(Drawing revision comparisons)
------------------------------
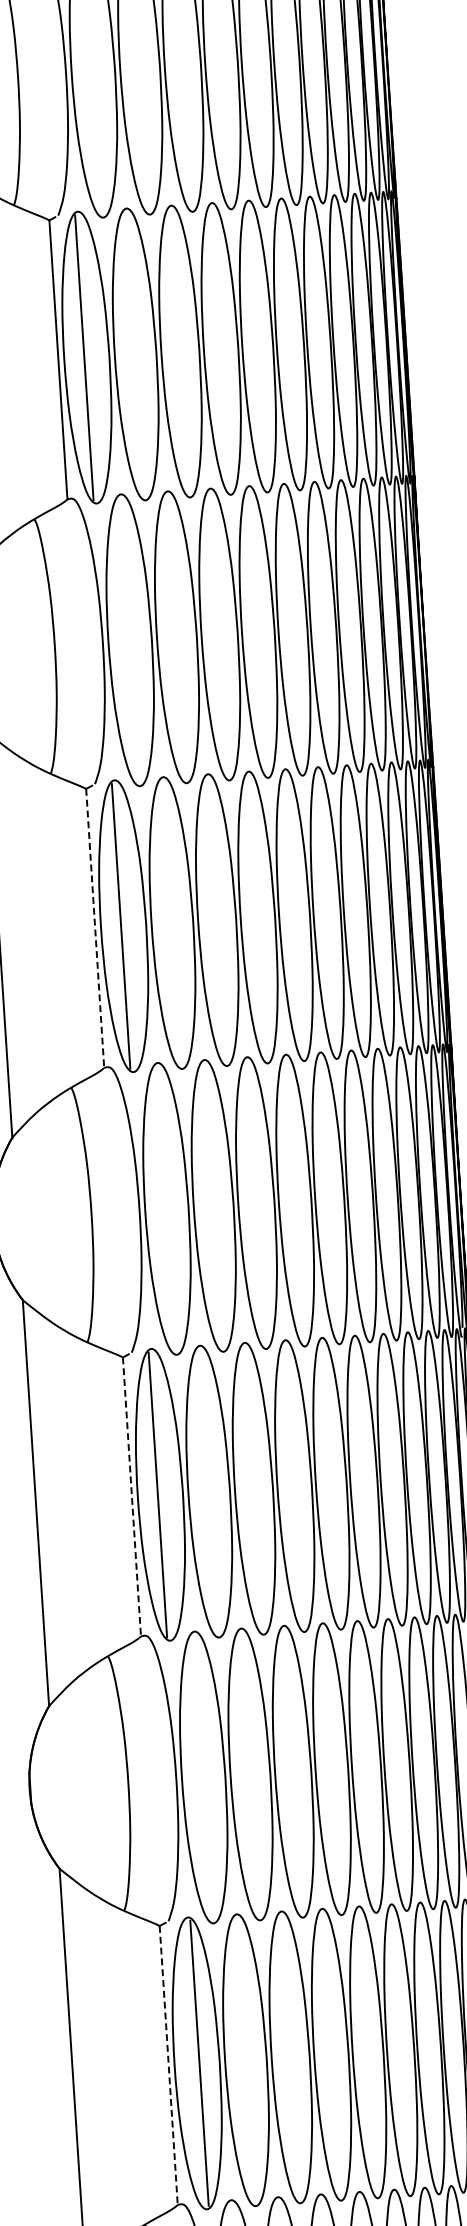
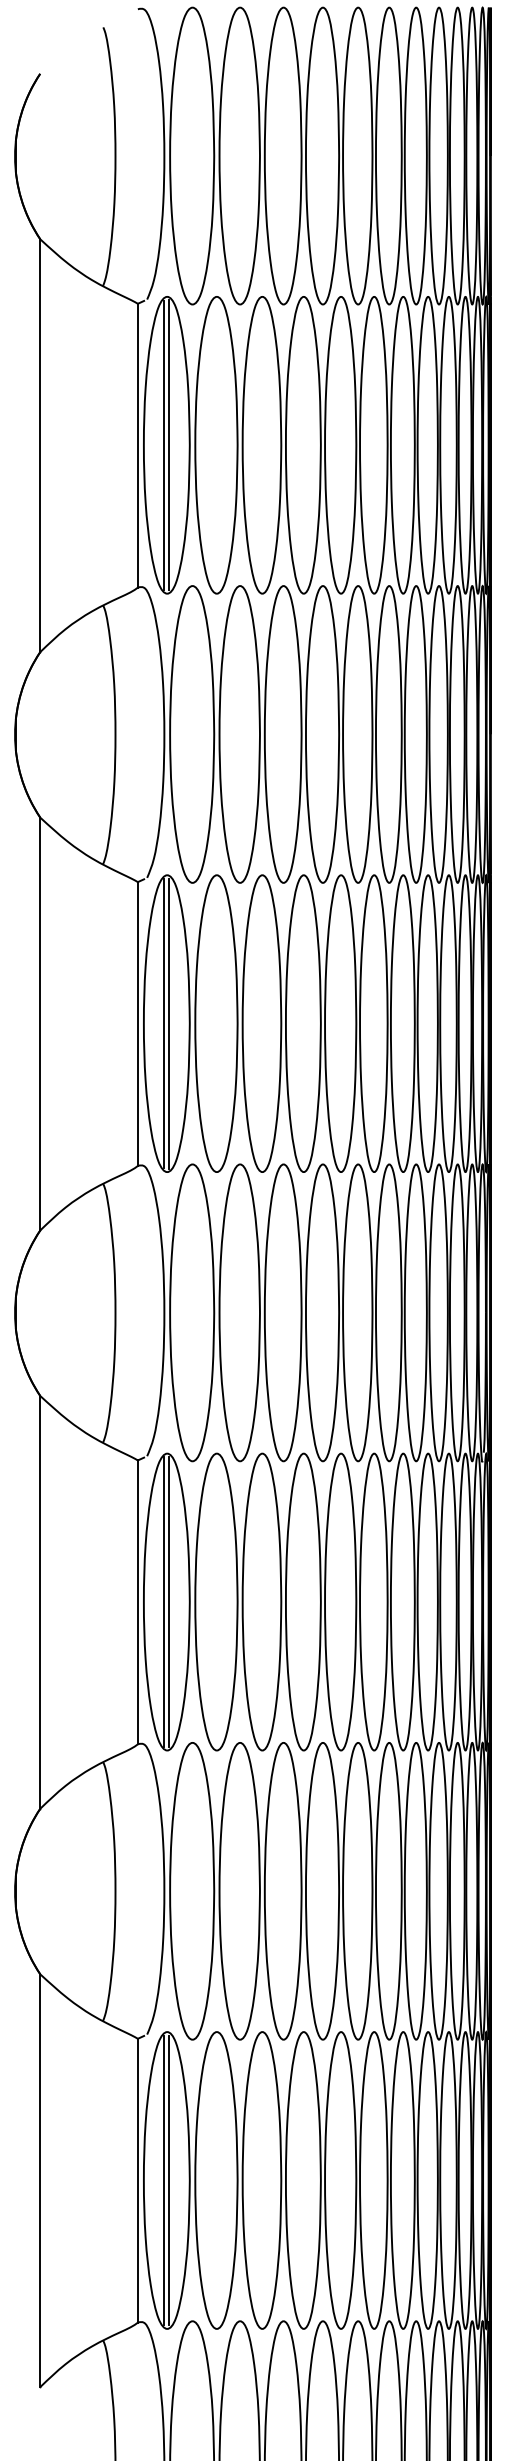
line: (89, 357) -> (169, 445), added
line: (126, 925) -> (169, 1023), added
line: (94, 928) -> (137, 1024), dashed -> solid
line: (163, 1495) -> (169, 1602), added
line: (131, 1497) -> (137, 1602), dashed -> solid
line: (194, 2063) -> (164, 2180), added
line: (168, 2065) -> (137, 2180), dashed -> solid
------------------------------
Task to carry out - Your answer is the line containing "line: (131, 1497)" plus every line after it through the end of the entries, given again exactly and alone.

Answer to this task -
line: (131, 1497) -> (137, 1602), dashed -> solid
line: (194, 2063) -> (164, 2180), added
line: (168, 2065) -> (137, 2180), dashed -> solid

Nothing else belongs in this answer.